### SHORT EXERCISE 1
According to the article on Baltic refugees and SS Walnut, about how many Polish Free Army veterans did the July 1946 Order-in-Council allow into Canada?
### SHORT EXERCISE 2
Repeat the passage of the article on Baltic refugees and SS Walnut, starting at "Since Confederation, Canadian" and ending at "processed new arrivals.".
### SHORT EXERCISE 3
Carry on the article on Baltic refugees and SS Walnut from the point where it stops.

### TEXT PROVIDED
____

"Might Be the Best of the Lot": Baltic Refugees, Canadian Immigration Policy and the Arrival of SS Walnut

by Jan Raska, PhD, Historian
(Updated October 14, 2020)


Since Confederation, Canadian immigration officials have considered many factors in determining whether an individual was ‘admissible’ and would be granted entry to Canada. The arrival in Canada of SS Walnut from Sweden in December 1948, illustrated that admitting and processing newcomers to Canada remained largely influenced by several factors including not only the 1910 Immigration Act, and regulations and procedures, but also the local discretion of immigration officials, and public opinion. Often there was a gap between Canadian immigration policy and procedure and what was enacted in practice at Canadian offices overseas and at various ports of entry across Canada. SS Walnut’s passengers helped to alter Canadian immigration policy and how Canadian officials processed new arrivals.

Canadian Postwar Immigration Policy and Preferential Immigrants

Shortly after the Second World War, Canadian officials had their preferences in terms of immigrants to Canada. High Commissioner to London, Vincent Massey, reported from Occupied Germany in 1945 that if Canada was to admit new immigrants from Europe, “…the Balts – especially the Latvians – might be the best of the lot.” Massey was impressed by the Latvians who he claimed were industrious, clean, resourceful, and well-mannered.[1] Historian Donald H. Avery asserts that Canadian immigration and labour officials had a “tendency…to equate certain types of jobs with certain types of immigrants.” Balts were seen as excellent lumber workers and domestics.[2]

Since they ranked high on Canada’s list of preferred immigrants, Balts were among the first displaced persons to be resettled in Canada. As a group, the Balts were comprised of Estonians, Latvians, and Lithuanians. Many of the individuals within this group found themselves in Austrian and German Displaced Persons (DPs) camps after fleeing the Soviet occupation of their homelands in 1940, the German invasion of 1944, and the Soviet advance in that same year. With the Soviet invasion towards the end of the Second World War, thousands of Balts fled their homelands to refugee camps in Western Europe or to neutral countries including Sweden.[3]

By mid-1946, Canada was in the midst of an economic boom. Public opinion largely opposed an increase in immigration from Europe, even as Canadian workers moved into better paying employment, and Canada suffered from a labour shortage. A 1946 opinion poll found that only 37 percent of respondents were willing to consider northern European immigrants and an overwhelming majority opposed Eastern and Southern European immigrants.[4] In spite of public opinion and with the federal Cabinet’s approval, the recruitment of European DPs from camps in Occupied Germany, Austria, and Italy began. Polish war veterans were among the first movements of postwar immigrants to enter Canada from war-ravaged Europe. In July 1946, the federal government passed an Order-in-Council permitting approximately 3,000 Polish Free Army veterans to enter Canada after refusing to be repatriated back to their homeland now occupied by Soviet forces. The Polish veterans arrived at Pier 21 in five successive contingents aboard the SS Sea Robin, SS Sea Snipe and HMT Aquitania.[5]

Implementation of the Displaced Person (DP) movement (1947-1952)

____

### SUPPLIED ENTRIES
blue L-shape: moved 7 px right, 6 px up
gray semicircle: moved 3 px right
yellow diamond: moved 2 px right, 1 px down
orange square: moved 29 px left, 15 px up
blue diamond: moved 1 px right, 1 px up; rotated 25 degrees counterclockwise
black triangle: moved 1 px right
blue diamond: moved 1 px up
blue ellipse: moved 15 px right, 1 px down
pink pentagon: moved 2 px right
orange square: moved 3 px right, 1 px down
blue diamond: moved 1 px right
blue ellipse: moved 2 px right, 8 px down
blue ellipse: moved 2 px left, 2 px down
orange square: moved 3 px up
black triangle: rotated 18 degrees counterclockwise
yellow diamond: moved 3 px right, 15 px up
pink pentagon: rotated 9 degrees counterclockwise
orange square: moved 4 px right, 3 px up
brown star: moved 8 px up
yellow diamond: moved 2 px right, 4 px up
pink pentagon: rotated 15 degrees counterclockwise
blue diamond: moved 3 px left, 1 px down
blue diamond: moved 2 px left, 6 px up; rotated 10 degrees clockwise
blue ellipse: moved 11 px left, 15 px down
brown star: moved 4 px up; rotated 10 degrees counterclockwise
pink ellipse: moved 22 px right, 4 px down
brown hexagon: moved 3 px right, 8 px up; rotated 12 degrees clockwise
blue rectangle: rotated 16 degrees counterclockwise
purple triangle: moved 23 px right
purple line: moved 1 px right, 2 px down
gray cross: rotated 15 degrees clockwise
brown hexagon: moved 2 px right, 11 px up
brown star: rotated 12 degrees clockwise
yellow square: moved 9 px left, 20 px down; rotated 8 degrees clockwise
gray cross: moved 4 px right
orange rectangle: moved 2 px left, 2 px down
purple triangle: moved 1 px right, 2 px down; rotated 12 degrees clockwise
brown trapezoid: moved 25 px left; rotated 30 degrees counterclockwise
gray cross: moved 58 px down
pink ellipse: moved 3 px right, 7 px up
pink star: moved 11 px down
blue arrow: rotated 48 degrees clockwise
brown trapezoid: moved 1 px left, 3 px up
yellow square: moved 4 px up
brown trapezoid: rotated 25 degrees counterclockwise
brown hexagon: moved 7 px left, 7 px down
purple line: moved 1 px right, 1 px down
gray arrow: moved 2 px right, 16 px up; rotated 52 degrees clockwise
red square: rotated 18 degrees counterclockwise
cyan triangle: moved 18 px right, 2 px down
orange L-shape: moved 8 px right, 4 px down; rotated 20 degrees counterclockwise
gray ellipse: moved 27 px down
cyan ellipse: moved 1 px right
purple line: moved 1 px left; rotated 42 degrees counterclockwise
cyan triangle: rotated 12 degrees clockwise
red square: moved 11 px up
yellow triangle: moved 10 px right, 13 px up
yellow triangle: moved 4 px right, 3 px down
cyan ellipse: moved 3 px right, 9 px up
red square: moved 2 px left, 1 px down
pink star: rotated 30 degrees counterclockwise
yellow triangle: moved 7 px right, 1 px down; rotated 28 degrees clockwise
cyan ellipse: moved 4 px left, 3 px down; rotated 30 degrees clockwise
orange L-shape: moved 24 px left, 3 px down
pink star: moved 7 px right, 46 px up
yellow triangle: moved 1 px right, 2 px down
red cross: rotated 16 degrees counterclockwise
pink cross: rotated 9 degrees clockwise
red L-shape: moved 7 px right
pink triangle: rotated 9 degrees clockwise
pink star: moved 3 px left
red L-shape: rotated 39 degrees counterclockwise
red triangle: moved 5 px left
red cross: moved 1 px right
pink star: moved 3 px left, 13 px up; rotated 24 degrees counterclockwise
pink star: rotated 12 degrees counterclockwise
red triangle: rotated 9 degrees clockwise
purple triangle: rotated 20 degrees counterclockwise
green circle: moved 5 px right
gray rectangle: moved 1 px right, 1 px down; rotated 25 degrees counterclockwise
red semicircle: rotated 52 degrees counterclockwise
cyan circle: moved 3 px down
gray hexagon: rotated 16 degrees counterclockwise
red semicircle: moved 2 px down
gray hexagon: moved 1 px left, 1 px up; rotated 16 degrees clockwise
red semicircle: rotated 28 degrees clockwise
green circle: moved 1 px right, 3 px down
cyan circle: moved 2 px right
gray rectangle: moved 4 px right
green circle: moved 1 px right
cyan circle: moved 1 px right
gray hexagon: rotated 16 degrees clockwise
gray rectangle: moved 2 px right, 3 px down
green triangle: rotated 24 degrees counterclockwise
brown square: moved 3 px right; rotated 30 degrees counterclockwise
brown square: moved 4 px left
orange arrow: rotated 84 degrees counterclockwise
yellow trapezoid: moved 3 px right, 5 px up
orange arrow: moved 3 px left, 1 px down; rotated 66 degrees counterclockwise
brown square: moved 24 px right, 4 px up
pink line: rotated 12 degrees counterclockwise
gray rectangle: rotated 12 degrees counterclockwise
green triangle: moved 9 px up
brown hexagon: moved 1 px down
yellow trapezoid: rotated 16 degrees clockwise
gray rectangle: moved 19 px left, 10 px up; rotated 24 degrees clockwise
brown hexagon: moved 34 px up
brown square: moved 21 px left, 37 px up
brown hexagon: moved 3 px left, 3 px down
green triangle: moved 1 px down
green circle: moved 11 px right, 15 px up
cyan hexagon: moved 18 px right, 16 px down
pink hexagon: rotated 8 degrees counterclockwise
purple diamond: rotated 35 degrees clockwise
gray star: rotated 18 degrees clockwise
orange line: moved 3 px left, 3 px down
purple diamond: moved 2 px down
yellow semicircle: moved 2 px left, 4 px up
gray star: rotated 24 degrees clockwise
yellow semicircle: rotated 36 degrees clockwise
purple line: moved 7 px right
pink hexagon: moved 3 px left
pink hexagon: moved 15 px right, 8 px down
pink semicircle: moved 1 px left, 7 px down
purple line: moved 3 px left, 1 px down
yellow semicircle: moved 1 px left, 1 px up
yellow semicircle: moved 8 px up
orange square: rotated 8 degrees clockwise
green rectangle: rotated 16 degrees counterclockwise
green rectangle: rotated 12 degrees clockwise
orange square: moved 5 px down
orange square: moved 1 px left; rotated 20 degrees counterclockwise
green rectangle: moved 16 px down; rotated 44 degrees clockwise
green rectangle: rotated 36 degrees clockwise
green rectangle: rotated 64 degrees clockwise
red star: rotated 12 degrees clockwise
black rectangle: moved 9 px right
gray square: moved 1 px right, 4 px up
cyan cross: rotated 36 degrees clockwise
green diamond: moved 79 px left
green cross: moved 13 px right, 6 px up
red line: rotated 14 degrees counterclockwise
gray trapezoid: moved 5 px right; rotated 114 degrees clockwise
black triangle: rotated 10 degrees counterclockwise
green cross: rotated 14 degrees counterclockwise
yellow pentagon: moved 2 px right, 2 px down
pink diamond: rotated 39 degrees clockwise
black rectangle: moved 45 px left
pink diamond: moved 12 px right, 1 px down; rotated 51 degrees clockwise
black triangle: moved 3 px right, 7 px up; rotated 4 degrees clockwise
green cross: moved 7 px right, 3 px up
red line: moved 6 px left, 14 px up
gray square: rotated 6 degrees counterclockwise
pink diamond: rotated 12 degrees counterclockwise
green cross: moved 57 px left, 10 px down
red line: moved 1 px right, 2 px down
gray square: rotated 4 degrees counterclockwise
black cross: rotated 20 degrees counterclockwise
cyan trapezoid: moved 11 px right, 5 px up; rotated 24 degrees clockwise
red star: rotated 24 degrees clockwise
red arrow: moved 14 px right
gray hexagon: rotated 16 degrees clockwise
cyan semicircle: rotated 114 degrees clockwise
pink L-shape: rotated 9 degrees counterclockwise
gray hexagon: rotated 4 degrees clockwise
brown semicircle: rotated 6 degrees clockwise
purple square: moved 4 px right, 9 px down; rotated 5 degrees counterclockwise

____

### TASK ANSWER 1
Approximately 3,000.

### TASK ANSWER 2
Since Confederation, Canadian immigration officials have considered many factors in determining whether an individual was ‘admissible’ and would be granted entry to Canada. The arrival in Canada of SS Walnut from Sweden in December 1948, illustrated that admitting and processing newcomers to Canada remained largely influenced by several factors including not only the 1910 Immigration Act, and regulations and procedures, but also the local discretion of immigration officials, and public opinion. Often there was a gap between Canadian immigration policy and procedure and what was enacted in practice at Canadian offices overseas and at various ports of entry across Canada. SS Walnut’s passengers helped to alter Canadian immigration policy and how Canadian officials processed new arrivals.

### TASK ANSWER 3
On 7 November 1946, Prime Minister Mackenzie King issued emergency orders to bring a more substantial number of displaced persons and political refugees to Canada. Under the Displaced Person (DP) movement 1947-1952, two labour programs were introduced. First, the bulk-labour scheme which allowed Canadian employers to specify the number of contracts and workers they required, and second, a close-relative plan which permitted Canadian residents to sponsor family members and individuals who were not relatives if employment and housing were guaranteed for them. The selection of DPs was ultimately guided by economic considerations. However, ethnic prejudices and political biases also existed as Jews were routinely rejected, and individuals with left-wing or communist sympathies were labelled as “undesirables.” If these restrictions were not enough, federal officials only sought out refugees who were in good health.[6] Similarly, Canadians wanted young, strong, and willing workers who would be content to stay in their jobs.

By 1947, Canada began to consider Europe’s displaced population as potential immigrants. This was a major shift from previous policies which had limited immigration to groups already prevalent in Canadian society – notably individuals of British and French background. On 1 May 1947, Mackenzie King famously stated in the House of Commons that "...the people of Canada do not wish, as a result of mass immigration, to 'make a fundamental alteration in the character of our population'.”[7] As a result, Asian immigration continued to be restricted, while immigrants from the United States and the old Commonwealth countries would continue to enjoy preferred treatment.[8] In January, a Canadian immigration officer was stationed in Occupied Germany, and two months later, two Canadian immigration teams were interviewing, selecting, and examining prospective refugees for immigration to Canada. The Canadian immigration mission was tasked with ensuring “…a reasonable division of nationalities,” mostly Balts.[9] On 4 April 1947, the first displaced persons and political refugees to be resettled in Canada sailed aboard HMT Aquitania. The federal government granted special authority for the admission of 10,000 DPs during 1947. By the summer of 1947, five Canadian immigration teams in Austria and Germany were selecting individuals for resettlement. In June, the federal Cabinet authorized – through an Order-in-Council – the entry of an initial wave of 5,000 non-sponsored DPs. Subsequent orders passed between July 1947 and October 1948, permitted over 45,000 DPs to enter Canada.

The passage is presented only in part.